A 43-year-old man who denied having a sexual relationship with his teenage stepdaughter was convicted of six child sex-related charges in Newfoundland and Labrador Supreme Court Wednesday, with the judge calling his testimony “contrived, insincere and glib.”
Justice Vikas Khaladkar convicted the man on two counts of sexual assault, two counts of sexual interference and two counts of sexual exploitation while in a position of trust or authority.
The victim, who is now a young adult, testified she had gotten out of the shower one day when she was 15 and noticed a camera in one of her shoes in her bedroom. Upon playing the recording it contained, she saw her stepfather setting the camera up, so she confronted him about it. The young woman said she told her stepfather she had had a sexual encounter with his brother months earlier. Her stepfather told her that if he went to the police with that information, the family would likely split up, the woman’s mother would hate her and her pet dog would die.
Later, the woman said, her stepfather made a list of pros and cons of going to the authorities, and one of the items on the list was, “My brother got to touch you, why not me?”
A couple of months later, on a night when other family members had gone to bed, the man suggested he and the woman play a drinking game, and started to massage her pelvic area before leading her to the basement. They had intercourse, she testified, and did so at least every second day after that. The incidents were often aggressive, she said, and she was injured at least once.
While the woman told the court the intercourse was “not against my will,” she was not legally able to consent to it. By law, a person under the age of 16 cannot give consent to a person more than four years older than they are. If the sexual activity includes elements such as anal sex, payment or pornography, or involves a person in a position of trust or authority, the age of consent is 18 years. All sexual activity without consent is unlawful.
The young woman said she had tried to end the relationship many times, but her stepfather became “cold and hateful,” giving her the silent treatment until she had sex with him. He started monitoring her cellphone and sometimes took it away, she said. He called her names and contacted her friends.
“The accused told her that he was going to take everything away from her, that it was his house and that he would make the rules,” Khaladkar wrote. “(The complainant) said that she felt backed into a corner.”
The woman eventually told her mother everything. Her mother kicked the stepfather out and went to the police.
The man was charged, and so was his brother. After a weeklong trial in provincial court last summer, the brother was acquitted of six child-sex charges.
During the stepfather’s trial, he told the court he had not had intercourse with the teenager, but she had threatened to tell the police he had molested her if he went to them with the information about her and his brother.
“Defence counsel urged me to consider the motive for (the complainant’s) disclosure to be related to the fact the accused was exercising parental authority, contacting persons he considered to be disreputable or improper acquaintances with a view to dissuading them from associating with his stepdaughter, and confiscating her telephone. The rage felt by the complainant as a result of the assaults on her personal independence, it is suggested, led to the disclosure to (her mother),” Khaladkar wrote.

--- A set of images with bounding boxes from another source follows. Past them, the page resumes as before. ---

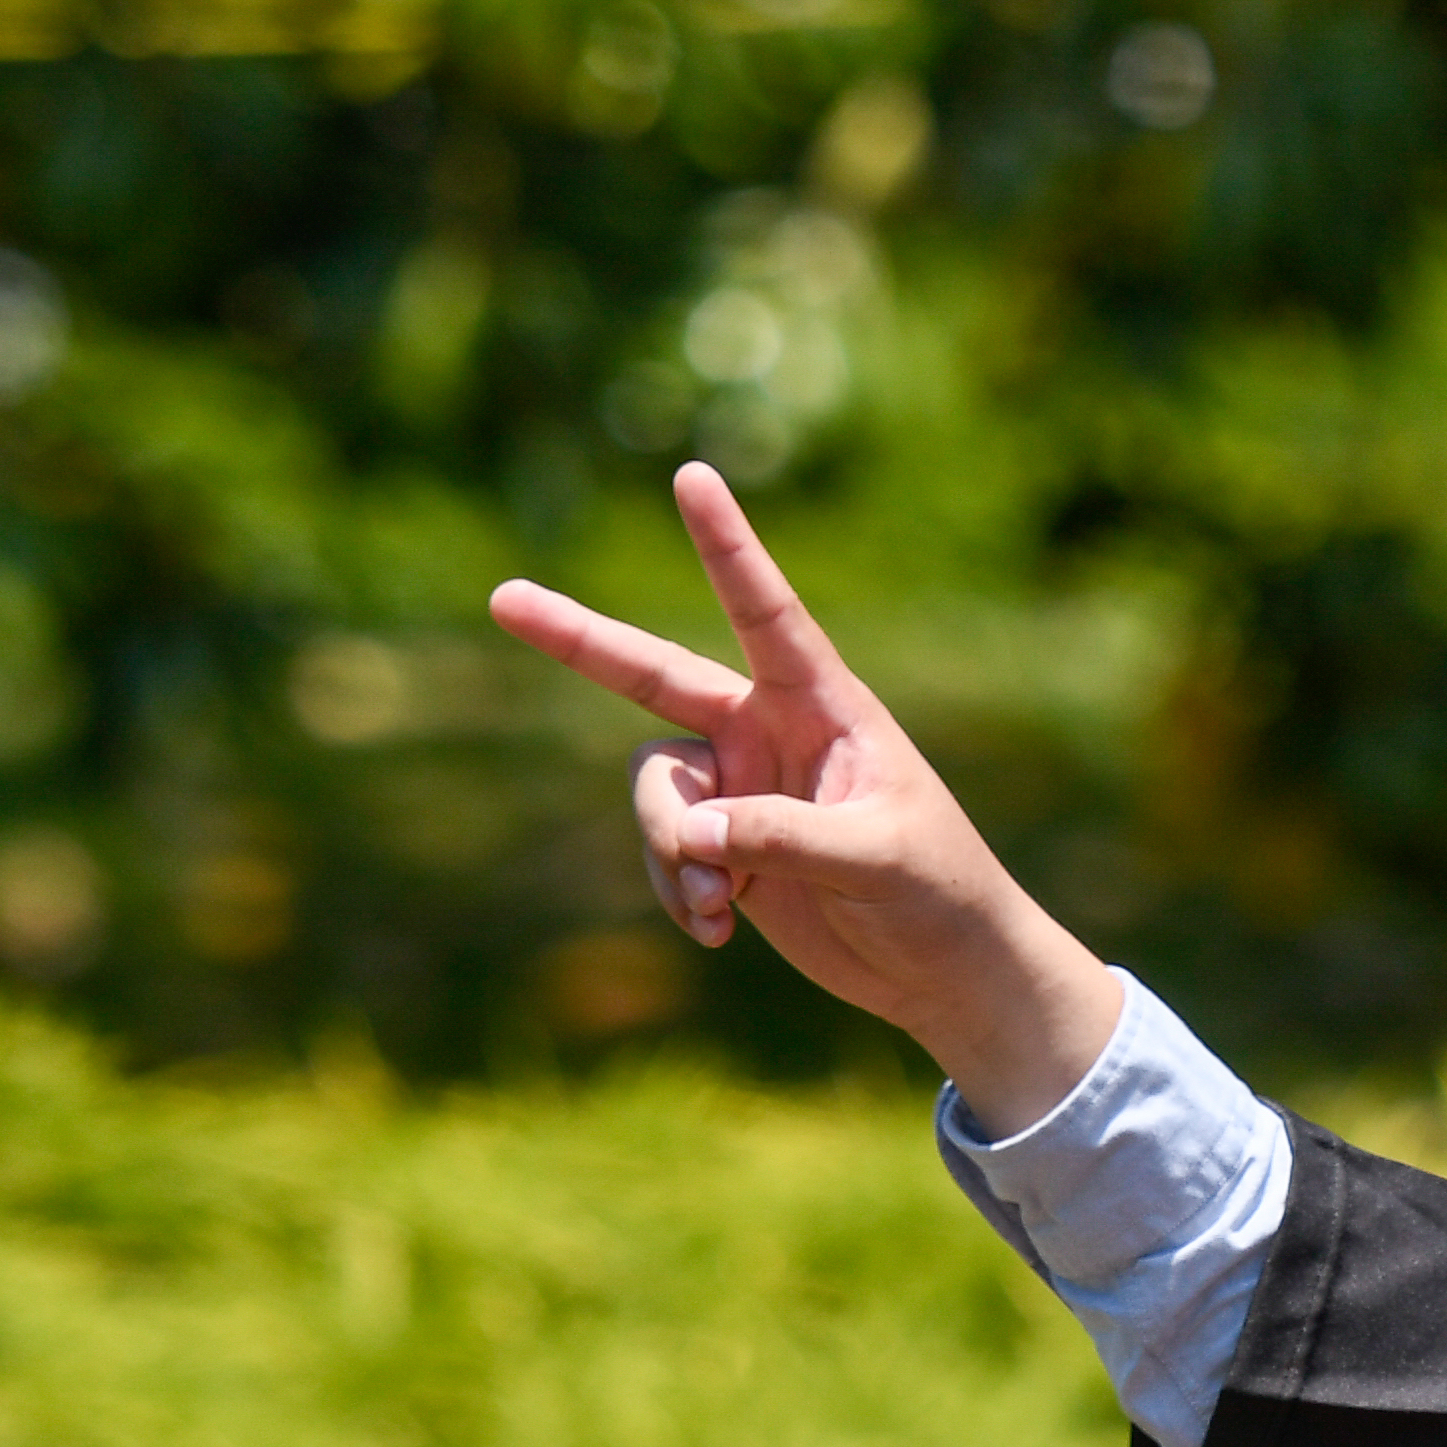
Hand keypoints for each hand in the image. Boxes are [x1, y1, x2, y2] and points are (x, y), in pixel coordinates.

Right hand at [489, 466, 1118, 1130]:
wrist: (944, 970)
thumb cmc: (940, 892)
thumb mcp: (875, 858)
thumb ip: (785, 837)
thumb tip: (695, 833)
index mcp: (823, 707)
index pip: (766, 613)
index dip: (727, 546)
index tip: (694, 476)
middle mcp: (769, 732)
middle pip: (654, 674)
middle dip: (579, 640)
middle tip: (501, 598)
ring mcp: (740, 787)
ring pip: (655, 791)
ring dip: (670, 851)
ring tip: (717, 907)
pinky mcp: (725, 846)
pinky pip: (666, 851)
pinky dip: (678, 890)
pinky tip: (716, 932)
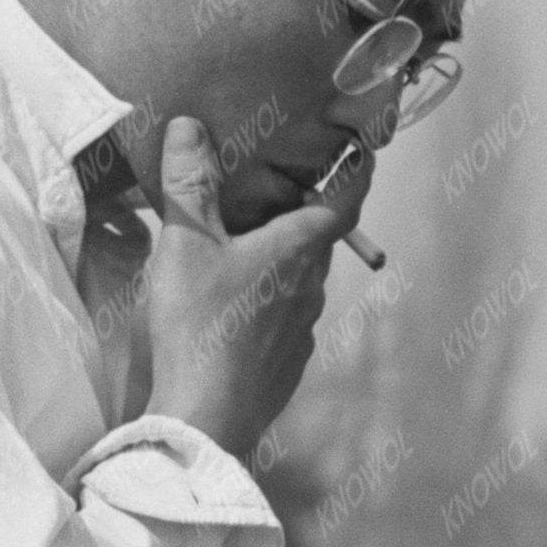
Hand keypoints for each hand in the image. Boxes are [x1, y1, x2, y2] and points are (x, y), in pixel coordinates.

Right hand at [138, 115, 380, 464]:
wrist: (206, 418)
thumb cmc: (199, 326)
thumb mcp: (184, 244)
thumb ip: (189, 183)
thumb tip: (190, 127)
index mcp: (298, 250)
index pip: (345, 199)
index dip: (356, 169)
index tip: (362, 146)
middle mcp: (311, 288)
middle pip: (321, 237)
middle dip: (305, 209)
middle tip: (278, 185)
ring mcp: (302, 330)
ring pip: (302, 278)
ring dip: (283, 256)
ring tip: (246, 242)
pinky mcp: (286, 363)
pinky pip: (285, 316)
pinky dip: (269, 297)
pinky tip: (234, 302)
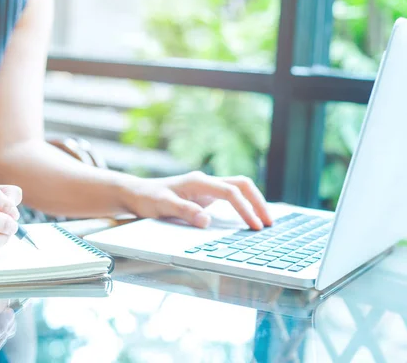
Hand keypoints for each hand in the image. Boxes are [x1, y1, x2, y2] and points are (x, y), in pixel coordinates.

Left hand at [126, 171, 272, 229]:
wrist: (136, 193)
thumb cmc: (148, 199)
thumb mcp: (162, 207)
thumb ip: (184, 212)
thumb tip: (206, 221)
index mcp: (198, 182)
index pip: (230, 193)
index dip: (245, 209)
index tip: (254, 226)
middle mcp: (206, 181)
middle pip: (242, 185)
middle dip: (258, 202)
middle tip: (270, 222)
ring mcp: (207, 188)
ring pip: (239, 188)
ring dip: (254, 202)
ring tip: (265, 222)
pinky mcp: (206, 195)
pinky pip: (232, 196)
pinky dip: (245, 205)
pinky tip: (250, 218)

“Crown counsel suggested the accused took advantage of his 15-year-old stepdaughter when she made an admission to him concerning a sexual dalliance with (his brother). Counsel suggested that the accused then groomed the complainant and treated her as his mistress for the next three years.”
Khaladkar ultimately sided with the Crown, asking the accused to stand in the courtroom Wednesday before telling him, “I find the Crown has proven beyond a reasonable doubt all the charges against you.”
The man will be back in court for a sentencing hearing in June, allowing the court time to conduct a pre-sentence report.